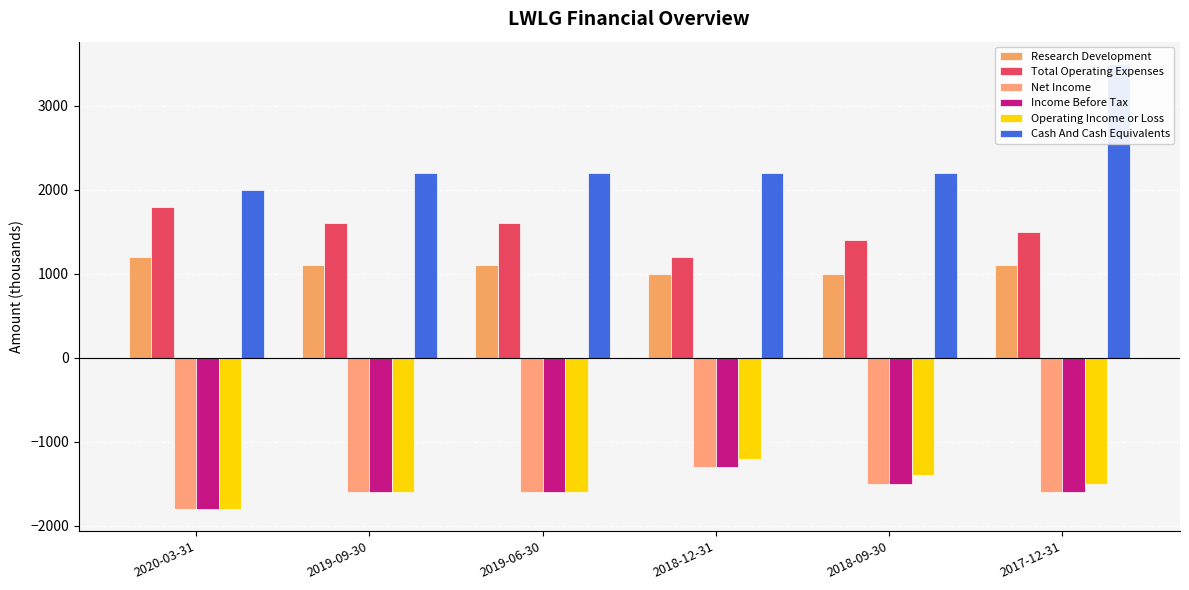

Which series changed the most between 2018-12-31 and 2017-12-31?

Cash And Cash Equivalents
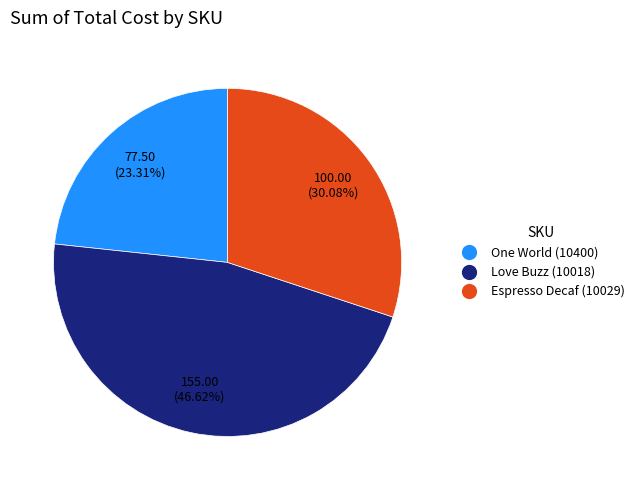

Is there any slice that represents more than half of the pie?

No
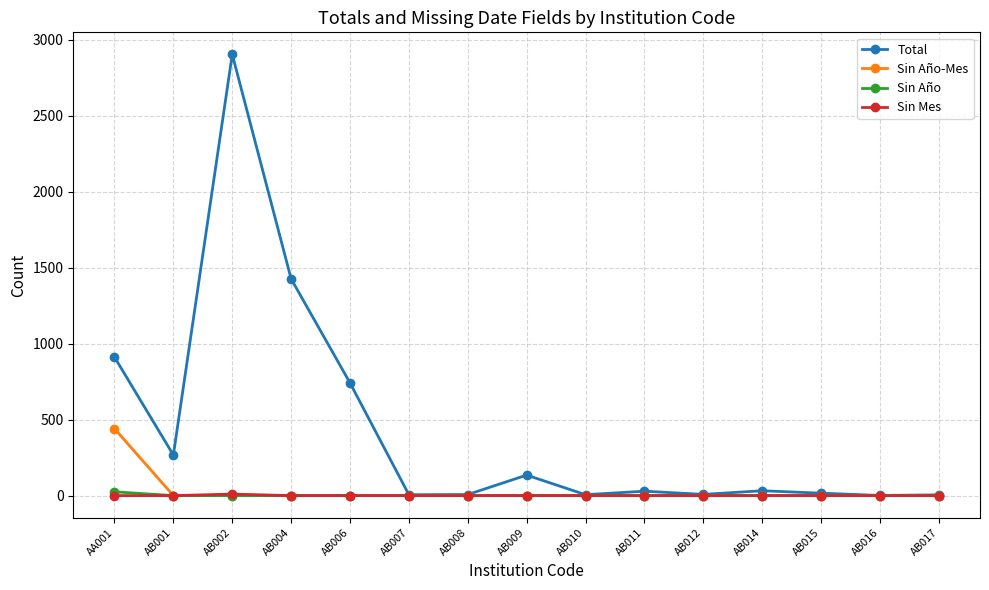

At which category does Total reach its first local valley?

AB001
---
Exercise requirements:
Can you lay out the stretch from the line containing "At which category" through the end of the records as a numbered list, skipping blank lines?

Written response:
1. At which category does Total reach its first local valley?
2. AB001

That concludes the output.